Appeals court asked to take over Michigan abortion case, void preliminary injunction
Two county prosecutors are joining abortion opponents in asking the Michigan Court of Appeals to take over a lawsuit challenging Michigan's abortion law and to vacate a preliminary injunction issued in the case earlier this week.
Alliance Defending Freedom lawyer John Bursch filed a complaint for an order of superintending control in the Court of Appeals late Friday on behalf of Right to Life of Michigan, the Michigan Catholic Conference, Kent County Prosecutor Christopher Becker and Jackson County Prosecutor Jerard Jarzynka.
The complaint asked the court to take over the case from Court of Claims Judge Elizabeth Gleicher, vacate her previous rulings and dismiss the case. Or "at a minimum," the complaint asked that the appellate court to vacate the preliminary injunction and order Gleicher to recuse herself.
The parties made the request on the grounds that the judge acted without jurisdiction in the matter, is a donor to plaintiff Planned Parenthood and because her order inappropriately attempted to enjoin county prosecutors through a decision aimed at defendant Attorney General Dana Nessel.
Bursch, the state's solicitor general under Republican former Attorney General Bill Schuette, wrote that the Planned Parenthood case had become "a runaway train" that only the Court of Appeals could stop.
"The court must intervene and do so immediately," Bursch wrote in Friday's filing. "Michigan courts lack jurisdiction over manufactured disputes where there is no adversity, no actual controversy, and the plaintiff's claims are hypothetical, moot, and not ripe."
The complaint asked for immediate consideration and a ruling within seven days, noting that Gleicher's injunction becomes "unappealable" after June 7.
The filing is the latest twist in a case whose legal maneuverings have been far from simple.
Gleicher on Tuesday granted Planned Parenthood of Michigan a preliminary injunction that blocked enforcement of Michigan's long-dormant abortion ban, should the U.S. Supreme Court overturn the 1973 Roe v. Wade decision that granted a right to an abortion. A leak of a high court draft opinion indicated a majority of justices would overturn Roe.
Gleicher said the ban violated a woman's right to bodily integrity within the due process clause in the Michigan Constitution and, in doing so, sidestepped a 1997 Court of Appeals opinion finding there was no right to abortion in the state constitution.
"If a woman's right to bodily integrity is to have any real meaning, it must incorporate her right to make decisions about the health events most likely to change the course of her life: pregnancy and childbirth," Gleicher wrote.
Planned Parenthood's case had been filed against Nessel, a first-term Democrat who said neither she nor anyone in her office would defend the state law against Planned Parenthood's lawsuit.
Bursch and other opponents immediately cried foul, in part because they argued there was no case or controversy or adverseured party that gave Gleicher jurisdiction over the case, but also because Gleicher disclosed early on in the case that she was an annual donor to Planned Parenthood and had represented them in the key 1997 abortion rights case.
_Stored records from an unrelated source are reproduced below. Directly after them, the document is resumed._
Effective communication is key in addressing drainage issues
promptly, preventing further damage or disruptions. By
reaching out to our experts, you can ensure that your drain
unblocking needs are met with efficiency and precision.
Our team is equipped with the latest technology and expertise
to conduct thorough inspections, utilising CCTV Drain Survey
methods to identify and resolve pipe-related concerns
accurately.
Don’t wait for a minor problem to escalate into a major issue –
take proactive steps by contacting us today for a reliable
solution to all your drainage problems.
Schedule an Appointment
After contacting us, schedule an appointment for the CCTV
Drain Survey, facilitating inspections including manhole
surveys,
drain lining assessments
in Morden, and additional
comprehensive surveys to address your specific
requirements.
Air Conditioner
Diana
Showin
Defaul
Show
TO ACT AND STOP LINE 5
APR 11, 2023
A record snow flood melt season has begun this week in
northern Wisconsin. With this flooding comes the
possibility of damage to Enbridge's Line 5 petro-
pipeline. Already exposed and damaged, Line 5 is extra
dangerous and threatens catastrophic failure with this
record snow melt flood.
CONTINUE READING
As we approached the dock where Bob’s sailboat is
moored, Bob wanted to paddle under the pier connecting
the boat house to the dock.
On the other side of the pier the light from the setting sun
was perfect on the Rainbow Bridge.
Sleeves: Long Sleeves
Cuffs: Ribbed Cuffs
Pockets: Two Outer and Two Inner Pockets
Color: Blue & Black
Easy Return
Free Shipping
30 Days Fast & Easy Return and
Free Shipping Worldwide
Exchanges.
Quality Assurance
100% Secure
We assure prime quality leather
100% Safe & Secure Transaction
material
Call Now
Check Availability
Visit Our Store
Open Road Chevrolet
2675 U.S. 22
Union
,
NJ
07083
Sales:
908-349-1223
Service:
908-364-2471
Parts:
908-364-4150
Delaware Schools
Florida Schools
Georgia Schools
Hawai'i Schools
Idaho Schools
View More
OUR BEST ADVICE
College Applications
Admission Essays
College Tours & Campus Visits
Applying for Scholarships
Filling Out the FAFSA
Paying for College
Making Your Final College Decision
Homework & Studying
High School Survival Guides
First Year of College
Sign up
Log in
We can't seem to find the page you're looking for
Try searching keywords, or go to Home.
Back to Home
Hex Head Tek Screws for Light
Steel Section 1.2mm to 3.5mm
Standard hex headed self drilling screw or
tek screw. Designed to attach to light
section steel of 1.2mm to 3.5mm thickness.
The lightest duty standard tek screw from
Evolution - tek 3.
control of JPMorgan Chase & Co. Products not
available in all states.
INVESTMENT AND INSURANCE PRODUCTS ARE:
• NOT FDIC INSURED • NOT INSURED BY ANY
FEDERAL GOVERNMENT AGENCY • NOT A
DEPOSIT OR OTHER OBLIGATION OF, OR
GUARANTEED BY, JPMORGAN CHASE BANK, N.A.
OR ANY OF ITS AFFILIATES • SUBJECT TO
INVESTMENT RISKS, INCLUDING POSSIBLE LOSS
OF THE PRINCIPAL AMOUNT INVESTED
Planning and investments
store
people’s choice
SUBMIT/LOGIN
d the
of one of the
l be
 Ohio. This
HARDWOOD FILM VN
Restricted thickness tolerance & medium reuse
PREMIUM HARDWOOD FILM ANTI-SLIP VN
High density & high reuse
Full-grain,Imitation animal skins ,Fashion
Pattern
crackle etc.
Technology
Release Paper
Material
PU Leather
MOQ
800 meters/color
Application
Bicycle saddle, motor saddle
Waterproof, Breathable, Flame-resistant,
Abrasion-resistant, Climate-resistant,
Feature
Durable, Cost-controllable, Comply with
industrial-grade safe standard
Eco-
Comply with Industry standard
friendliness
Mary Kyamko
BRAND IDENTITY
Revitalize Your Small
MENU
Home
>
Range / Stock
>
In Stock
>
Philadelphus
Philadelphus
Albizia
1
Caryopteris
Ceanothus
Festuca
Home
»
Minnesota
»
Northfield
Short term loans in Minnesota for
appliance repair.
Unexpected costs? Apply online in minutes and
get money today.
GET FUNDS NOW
Gleicher said she could remain unbiased.
Neither Right to Life of Michigan nor Michigan Catholic Conference are defendants in the case. Their complaint in the Court of Appeals is considered new action and, technically, not an appeal of the preliminary injunction.
Both groups are avoiding becoming defendants in the case in a bid to deprive the court of the adversity or jurisdiction they say it lacks to move forward.
Becker and Jarzynka joined the complaint because of the impact Gleicher's order could have on county prosecutors.
"Judge Gleicher’s order purports to cover people that the attorney general supervises, and the attorney general has sent an emailed letter to all of the county prosecutors that in essence instructs them to comply with this decision," Bursch said Friday.
Gleicher's order enjoined Nessel and anyone under Nessel's "control or supervision" from enforcing the law if or when it gets revived.
Nessel said Tuesday she would comply with the order and forego appeal, even though earlier this month she said she did not believe she had authority over county prosecutors to stop them from enforcing the abortion ban.
"I don’t believe that I as attorney general of this state have the authority to tell duly elected prosecutors what they can and what they cannot charge," Nessel said.
"If that were the case, I don’t even know why we would elect our county prosecutors in the first place, if they’re not allowed to make their own decisions.”